XM is a direct market access (DMA) broker. Traders can also access analysis and unparalleled tracking tools. The trading platforms available on XM include MetaTrader 4, MetaTrader 5, and cTrader. There are also multiple local payment options available. 

(Risk warning: 75.59% of retail CFD accounts lose)

Conclusion – Choosing a DMA-forex-broker is useful in many cases

Direct market access is ideal for block trades. This is because the direct market access software can place a large number of traders all at once with high speed and immediate execution. This, in turn, empowers professional and private traders to have more control of their trading activities. 

When choosing the ideal DMA Forex Broker to suit your trading strategies, it is essential to consider both the advantages and disadvantages of the broker’s offers and find how well it satisfies your trading needs.

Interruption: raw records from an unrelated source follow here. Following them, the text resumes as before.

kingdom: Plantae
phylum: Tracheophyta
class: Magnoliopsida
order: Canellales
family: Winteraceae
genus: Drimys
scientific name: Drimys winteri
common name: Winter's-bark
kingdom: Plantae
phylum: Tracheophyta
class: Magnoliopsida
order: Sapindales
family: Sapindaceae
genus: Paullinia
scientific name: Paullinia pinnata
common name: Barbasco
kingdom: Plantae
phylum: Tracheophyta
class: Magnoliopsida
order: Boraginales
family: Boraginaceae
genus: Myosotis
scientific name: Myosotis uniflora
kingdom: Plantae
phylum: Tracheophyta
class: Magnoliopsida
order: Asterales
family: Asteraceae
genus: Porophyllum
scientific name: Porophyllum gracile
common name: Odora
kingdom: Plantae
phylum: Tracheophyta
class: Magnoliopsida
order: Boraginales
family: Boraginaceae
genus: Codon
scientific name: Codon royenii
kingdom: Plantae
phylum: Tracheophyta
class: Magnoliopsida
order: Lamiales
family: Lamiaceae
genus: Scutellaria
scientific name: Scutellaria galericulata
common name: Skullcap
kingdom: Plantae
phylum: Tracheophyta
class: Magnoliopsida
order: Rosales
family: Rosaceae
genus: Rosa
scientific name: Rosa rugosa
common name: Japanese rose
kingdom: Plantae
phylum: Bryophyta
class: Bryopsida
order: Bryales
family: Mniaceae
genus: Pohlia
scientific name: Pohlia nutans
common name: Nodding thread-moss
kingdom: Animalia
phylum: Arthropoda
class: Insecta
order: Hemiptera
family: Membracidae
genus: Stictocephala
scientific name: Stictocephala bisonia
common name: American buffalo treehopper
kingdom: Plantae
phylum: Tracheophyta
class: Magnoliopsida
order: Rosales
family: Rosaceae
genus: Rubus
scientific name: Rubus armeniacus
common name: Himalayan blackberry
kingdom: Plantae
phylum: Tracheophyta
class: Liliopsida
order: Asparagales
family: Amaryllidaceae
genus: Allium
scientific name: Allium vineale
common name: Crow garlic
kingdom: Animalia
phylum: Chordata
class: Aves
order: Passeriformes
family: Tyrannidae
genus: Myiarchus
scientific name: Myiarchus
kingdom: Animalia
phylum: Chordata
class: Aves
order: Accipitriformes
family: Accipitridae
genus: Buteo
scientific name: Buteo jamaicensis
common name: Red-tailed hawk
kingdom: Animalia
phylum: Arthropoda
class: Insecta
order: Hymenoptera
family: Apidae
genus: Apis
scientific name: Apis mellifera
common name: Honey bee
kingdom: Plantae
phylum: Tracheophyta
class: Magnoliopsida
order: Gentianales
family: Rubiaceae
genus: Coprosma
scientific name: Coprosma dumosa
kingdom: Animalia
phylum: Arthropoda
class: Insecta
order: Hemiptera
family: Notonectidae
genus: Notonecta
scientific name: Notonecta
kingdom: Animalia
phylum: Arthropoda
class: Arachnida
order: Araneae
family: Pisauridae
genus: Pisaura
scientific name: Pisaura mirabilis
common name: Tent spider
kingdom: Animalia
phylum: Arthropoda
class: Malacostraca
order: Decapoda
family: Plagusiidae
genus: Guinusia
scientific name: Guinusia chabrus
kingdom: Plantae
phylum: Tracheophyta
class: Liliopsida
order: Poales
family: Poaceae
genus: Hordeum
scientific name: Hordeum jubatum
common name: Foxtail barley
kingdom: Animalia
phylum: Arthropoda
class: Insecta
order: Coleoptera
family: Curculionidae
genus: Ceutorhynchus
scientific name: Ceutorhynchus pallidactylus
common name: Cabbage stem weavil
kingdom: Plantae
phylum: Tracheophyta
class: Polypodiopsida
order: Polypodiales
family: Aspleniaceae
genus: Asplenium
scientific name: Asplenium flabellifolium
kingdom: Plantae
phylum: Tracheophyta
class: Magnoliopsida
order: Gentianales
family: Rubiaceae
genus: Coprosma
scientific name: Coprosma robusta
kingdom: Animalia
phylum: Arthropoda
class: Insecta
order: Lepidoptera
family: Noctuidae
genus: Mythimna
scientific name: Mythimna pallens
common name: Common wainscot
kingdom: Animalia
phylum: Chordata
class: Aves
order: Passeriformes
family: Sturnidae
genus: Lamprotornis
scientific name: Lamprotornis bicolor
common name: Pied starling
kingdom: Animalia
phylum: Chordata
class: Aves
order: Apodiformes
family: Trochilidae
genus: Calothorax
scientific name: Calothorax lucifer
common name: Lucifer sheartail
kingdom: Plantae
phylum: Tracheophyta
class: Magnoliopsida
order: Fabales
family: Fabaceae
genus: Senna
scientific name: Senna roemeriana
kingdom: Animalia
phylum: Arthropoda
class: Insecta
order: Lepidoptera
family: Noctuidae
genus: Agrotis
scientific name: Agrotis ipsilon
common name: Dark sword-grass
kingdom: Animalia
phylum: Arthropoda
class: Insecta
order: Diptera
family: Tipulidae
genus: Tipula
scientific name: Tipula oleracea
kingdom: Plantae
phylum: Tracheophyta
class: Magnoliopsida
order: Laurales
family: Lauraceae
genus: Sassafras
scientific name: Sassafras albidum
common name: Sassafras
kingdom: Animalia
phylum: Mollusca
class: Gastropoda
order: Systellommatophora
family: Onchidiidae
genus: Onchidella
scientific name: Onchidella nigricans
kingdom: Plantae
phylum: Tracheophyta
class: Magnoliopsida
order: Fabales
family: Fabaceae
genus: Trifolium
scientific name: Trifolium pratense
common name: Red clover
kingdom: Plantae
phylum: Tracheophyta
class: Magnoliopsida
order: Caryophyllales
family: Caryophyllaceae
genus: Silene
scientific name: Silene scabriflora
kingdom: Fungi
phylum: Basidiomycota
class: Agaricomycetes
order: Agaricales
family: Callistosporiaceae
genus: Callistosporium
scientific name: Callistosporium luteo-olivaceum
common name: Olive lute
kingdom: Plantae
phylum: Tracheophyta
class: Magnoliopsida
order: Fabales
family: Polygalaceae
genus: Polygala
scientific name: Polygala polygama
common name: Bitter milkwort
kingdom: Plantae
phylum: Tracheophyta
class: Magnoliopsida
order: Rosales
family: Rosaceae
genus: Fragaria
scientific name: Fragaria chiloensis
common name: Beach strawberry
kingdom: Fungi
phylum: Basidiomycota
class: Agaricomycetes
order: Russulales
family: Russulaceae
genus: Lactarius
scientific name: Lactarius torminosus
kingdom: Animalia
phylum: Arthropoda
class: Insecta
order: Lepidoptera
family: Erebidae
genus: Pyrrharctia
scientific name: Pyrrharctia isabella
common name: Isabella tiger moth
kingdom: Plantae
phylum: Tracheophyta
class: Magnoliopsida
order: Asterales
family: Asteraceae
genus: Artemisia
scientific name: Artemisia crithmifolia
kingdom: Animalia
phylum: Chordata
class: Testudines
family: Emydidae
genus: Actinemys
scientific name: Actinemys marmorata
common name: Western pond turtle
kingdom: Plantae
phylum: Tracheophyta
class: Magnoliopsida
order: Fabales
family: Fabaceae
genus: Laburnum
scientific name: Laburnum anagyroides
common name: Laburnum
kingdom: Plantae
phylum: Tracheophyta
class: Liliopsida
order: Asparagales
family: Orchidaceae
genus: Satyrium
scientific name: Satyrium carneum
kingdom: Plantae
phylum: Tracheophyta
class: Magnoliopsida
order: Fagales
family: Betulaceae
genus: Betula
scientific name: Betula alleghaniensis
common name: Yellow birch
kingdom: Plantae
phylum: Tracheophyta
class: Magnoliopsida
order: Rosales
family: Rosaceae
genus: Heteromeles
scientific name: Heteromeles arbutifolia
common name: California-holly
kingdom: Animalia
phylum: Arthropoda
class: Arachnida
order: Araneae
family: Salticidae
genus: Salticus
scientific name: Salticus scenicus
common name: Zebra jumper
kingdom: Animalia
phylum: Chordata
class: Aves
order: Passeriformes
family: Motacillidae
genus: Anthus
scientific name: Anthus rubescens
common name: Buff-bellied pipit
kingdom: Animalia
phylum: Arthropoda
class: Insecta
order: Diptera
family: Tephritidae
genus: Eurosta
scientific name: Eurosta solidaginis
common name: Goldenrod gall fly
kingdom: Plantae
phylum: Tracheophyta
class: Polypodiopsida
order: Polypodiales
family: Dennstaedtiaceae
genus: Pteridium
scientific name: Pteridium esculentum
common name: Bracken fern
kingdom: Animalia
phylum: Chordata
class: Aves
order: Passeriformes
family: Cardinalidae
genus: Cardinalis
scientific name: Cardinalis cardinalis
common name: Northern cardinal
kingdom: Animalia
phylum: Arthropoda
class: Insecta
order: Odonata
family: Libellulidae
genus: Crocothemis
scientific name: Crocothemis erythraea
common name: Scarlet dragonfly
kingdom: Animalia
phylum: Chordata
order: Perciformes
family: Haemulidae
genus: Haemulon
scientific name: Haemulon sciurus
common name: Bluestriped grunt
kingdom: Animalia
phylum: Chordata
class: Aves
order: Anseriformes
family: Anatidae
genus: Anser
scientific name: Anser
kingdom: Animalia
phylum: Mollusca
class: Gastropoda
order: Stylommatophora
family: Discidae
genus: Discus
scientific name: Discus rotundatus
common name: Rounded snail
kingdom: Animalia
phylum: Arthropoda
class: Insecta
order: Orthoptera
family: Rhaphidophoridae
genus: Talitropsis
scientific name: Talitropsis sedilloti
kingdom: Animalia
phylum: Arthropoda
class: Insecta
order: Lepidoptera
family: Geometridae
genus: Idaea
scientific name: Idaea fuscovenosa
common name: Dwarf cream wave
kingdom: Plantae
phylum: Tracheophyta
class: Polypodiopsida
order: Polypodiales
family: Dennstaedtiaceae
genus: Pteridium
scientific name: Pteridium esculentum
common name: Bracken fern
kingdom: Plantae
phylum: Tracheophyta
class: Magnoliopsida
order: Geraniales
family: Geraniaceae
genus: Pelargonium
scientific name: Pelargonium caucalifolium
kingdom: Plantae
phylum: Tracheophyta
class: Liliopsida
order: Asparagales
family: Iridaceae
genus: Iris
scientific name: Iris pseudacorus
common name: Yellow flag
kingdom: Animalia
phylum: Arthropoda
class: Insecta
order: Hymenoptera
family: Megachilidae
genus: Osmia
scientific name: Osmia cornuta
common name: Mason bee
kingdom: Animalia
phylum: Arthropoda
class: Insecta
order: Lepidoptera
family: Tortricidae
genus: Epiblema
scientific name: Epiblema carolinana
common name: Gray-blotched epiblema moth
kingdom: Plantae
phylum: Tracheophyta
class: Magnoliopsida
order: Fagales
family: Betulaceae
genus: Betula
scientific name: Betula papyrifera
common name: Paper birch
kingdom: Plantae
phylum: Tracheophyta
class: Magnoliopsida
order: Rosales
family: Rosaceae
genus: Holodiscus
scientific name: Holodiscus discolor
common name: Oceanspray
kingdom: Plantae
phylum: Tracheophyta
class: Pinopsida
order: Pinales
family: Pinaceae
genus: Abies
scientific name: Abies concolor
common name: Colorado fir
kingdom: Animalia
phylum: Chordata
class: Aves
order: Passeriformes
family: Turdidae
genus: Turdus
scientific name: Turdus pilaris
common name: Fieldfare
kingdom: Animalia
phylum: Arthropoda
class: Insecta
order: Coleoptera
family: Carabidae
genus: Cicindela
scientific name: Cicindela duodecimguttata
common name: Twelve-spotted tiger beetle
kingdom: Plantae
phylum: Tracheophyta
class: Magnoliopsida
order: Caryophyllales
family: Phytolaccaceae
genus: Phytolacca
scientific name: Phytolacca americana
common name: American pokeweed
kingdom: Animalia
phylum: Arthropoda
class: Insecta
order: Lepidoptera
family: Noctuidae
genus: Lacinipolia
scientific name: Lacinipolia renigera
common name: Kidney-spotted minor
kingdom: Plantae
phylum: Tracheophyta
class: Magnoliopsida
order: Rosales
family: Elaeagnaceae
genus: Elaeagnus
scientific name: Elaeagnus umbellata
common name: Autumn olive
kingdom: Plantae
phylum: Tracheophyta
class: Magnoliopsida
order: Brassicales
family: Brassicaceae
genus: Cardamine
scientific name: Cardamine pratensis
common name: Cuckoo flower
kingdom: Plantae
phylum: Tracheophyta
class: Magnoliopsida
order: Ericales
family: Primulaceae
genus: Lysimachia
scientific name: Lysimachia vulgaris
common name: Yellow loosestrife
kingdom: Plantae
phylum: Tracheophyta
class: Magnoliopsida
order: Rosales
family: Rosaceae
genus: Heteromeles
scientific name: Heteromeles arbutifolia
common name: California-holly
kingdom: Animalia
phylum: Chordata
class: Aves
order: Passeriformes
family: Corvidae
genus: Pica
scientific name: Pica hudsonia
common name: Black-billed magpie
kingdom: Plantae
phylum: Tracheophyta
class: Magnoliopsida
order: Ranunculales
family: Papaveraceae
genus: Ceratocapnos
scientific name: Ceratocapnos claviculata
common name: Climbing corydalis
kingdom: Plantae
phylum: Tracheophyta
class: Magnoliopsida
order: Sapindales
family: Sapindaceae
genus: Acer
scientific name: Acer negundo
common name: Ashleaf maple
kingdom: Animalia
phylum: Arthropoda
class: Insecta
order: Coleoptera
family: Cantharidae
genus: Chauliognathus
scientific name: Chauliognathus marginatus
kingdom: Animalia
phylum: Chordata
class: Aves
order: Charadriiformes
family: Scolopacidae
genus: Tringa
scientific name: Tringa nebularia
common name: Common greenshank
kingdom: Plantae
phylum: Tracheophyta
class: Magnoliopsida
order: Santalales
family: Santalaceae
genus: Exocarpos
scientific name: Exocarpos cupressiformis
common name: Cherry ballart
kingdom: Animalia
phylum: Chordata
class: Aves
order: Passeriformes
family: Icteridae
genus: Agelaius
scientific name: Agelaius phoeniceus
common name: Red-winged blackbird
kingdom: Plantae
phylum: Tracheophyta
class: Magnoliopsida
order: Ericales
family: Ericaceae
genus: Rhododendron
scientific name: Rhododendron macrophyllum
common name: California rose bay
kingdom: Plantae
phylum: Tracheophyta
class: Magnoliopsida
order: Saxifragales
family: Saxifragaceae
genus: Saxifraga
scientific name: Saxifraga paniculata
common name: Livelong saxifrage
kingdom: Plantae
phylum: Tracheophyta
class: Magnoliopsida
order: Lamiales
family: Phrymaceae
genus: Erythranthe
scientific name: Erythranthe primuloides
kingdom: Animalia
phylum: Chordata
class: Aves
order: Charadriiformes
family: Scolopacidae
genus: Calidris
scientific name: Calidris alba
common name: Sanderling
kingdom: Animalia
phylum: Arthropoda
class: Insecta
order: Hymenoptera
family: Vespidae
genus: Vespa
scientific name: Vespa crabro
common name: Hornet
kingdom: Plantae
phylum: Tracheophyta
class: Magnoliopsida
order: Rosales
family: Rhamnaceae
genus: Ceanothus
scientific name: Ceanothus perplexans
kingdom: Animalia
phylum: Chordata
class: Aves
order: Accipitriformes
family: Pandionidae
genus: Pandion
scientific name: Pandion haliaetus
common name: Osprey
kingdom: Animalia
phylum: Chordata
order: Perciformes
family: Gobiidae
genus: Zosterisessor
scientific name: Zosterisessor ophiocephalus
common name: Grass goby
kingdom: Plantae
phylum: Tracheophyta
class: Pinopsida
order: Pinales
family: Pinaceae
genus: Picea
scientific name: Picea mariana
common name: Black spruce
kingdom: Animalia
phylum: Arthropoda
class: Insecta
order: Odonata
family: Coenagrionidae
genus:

FAQ – The most asked questions about DMA Forex Brokers:

What do you mean by DMA in forex?

DMA is an FX execution that provides traders access to the physical market without mediators. In general, FX trading gets carried out through a forex broker. They seek quotations from exchanges and market makers before presenting their users with the most competitive price. Traders can benefit from this feature on the trading platform.

What is the master mode in DMA?

DMA’s master mode is an operational low bi-directional tri-state line. It can be used by traders to import the data of peripheral assets during the DMA memory read loop. Those who are on forex trading platforms can get along with these features. It will make their trading journey smoother. Besides, traders will be able to mint more money with such innovative features.

What does 200 DMA forex mean?

The 200 DMA forex refers to the 200-day moving average. It is portrayed as a line on charts and depicts the average price over 40 weeks. It helps traders to understand if the trend is up or down. Furthermore, it also recognizes possible support or resistance areas. This feature is of great help to traders to get aware of the trend.